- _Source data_
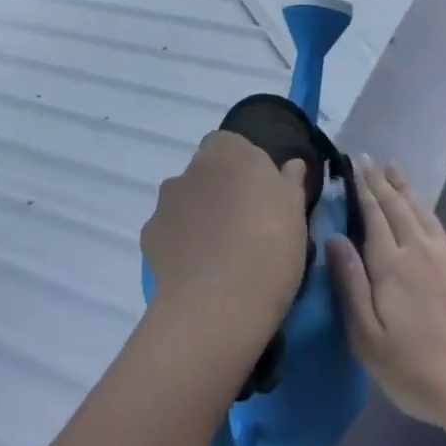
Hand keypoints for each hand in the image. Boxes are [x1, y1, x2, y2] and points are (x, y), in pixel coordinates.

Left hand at [141, 131, 308, 342]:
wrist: (219, 302)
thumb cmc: (270, 245)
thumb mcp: (296, 213)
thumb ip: (290, 183)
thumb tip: (291, 165)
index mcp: (232, 152)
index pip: (229, 143)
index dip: (242, 165)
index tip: (258, 192)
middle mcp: (194, 167)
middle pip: (205, 170)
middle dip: (218, 188)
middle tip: (242, 222)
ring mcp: (167, 200)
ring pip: (184, 199)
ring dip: (197, 214)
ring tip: (218, 251)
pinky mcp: (149, 233)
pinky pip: (168, 230)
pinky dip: (179, 242)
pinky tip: (196, 269)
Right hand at [328, 158, 445, 433]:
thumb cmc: (417, 372)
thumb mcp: (368, 339)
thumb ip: (351, 284)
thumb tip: (335, 238)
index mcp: (390, 266)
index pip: (372, 217)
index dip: (362, 189)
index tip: (354, 164)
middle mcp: (421, 251)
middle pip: (397, 208)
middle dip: (381, 182)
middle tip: (369, 159)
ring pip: (427, 213)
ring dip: (410, 189)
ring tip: (397, 168)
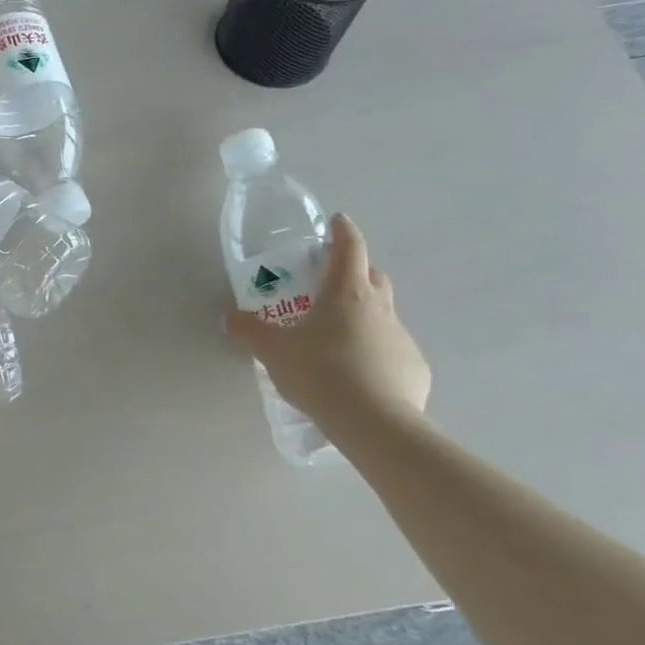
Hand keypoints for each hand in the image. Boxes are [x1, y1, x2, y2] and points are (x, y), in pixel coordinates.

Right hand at [226, 214, 430, 425]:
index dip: (343, 232)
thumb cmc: (320, 372)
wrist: (373, 422)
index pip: (350, 248)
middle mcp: (379, 307)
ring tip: (336, 341)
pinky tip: (357, 376)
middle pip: (373, 276)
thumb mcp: (272, 351)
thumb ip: (250, 331)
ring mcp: (401, 337)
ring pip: (382, 315)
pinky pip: (391, 350)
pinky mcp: (414, 367)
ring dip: (363, 317)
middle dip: (355, 272)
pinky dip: (375, 353)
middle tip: (329, 285)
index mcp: (346, 293)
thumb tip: (230, 317)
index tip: (337, 222)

- _REQUIRED WORK_
Lines from the one holding "middle mcp: (379, 307)" to the last line of the records: return these exactly, and only these.

- _ANSWER SPACE_
middle mcp: (379, 307)
ring tip: (336, 341)
pinky tip: (357, 376)
middle pip: (373, 276)
thumb mcp: (272, 351)
thumb ip: (250, 331)
ring mcp: (401, 337)
ring pip: (382, 315)
pinky pip: (391, 350)
pinky mcp: (414, 367)
ring dip: (363, 317)
middle dip: (355, 272)
pinky dip: (375, 353)
middle tip: (329, 285)
index mcp: (346, 293)
thumb tip: (230, 317)
index tip: (337, 222)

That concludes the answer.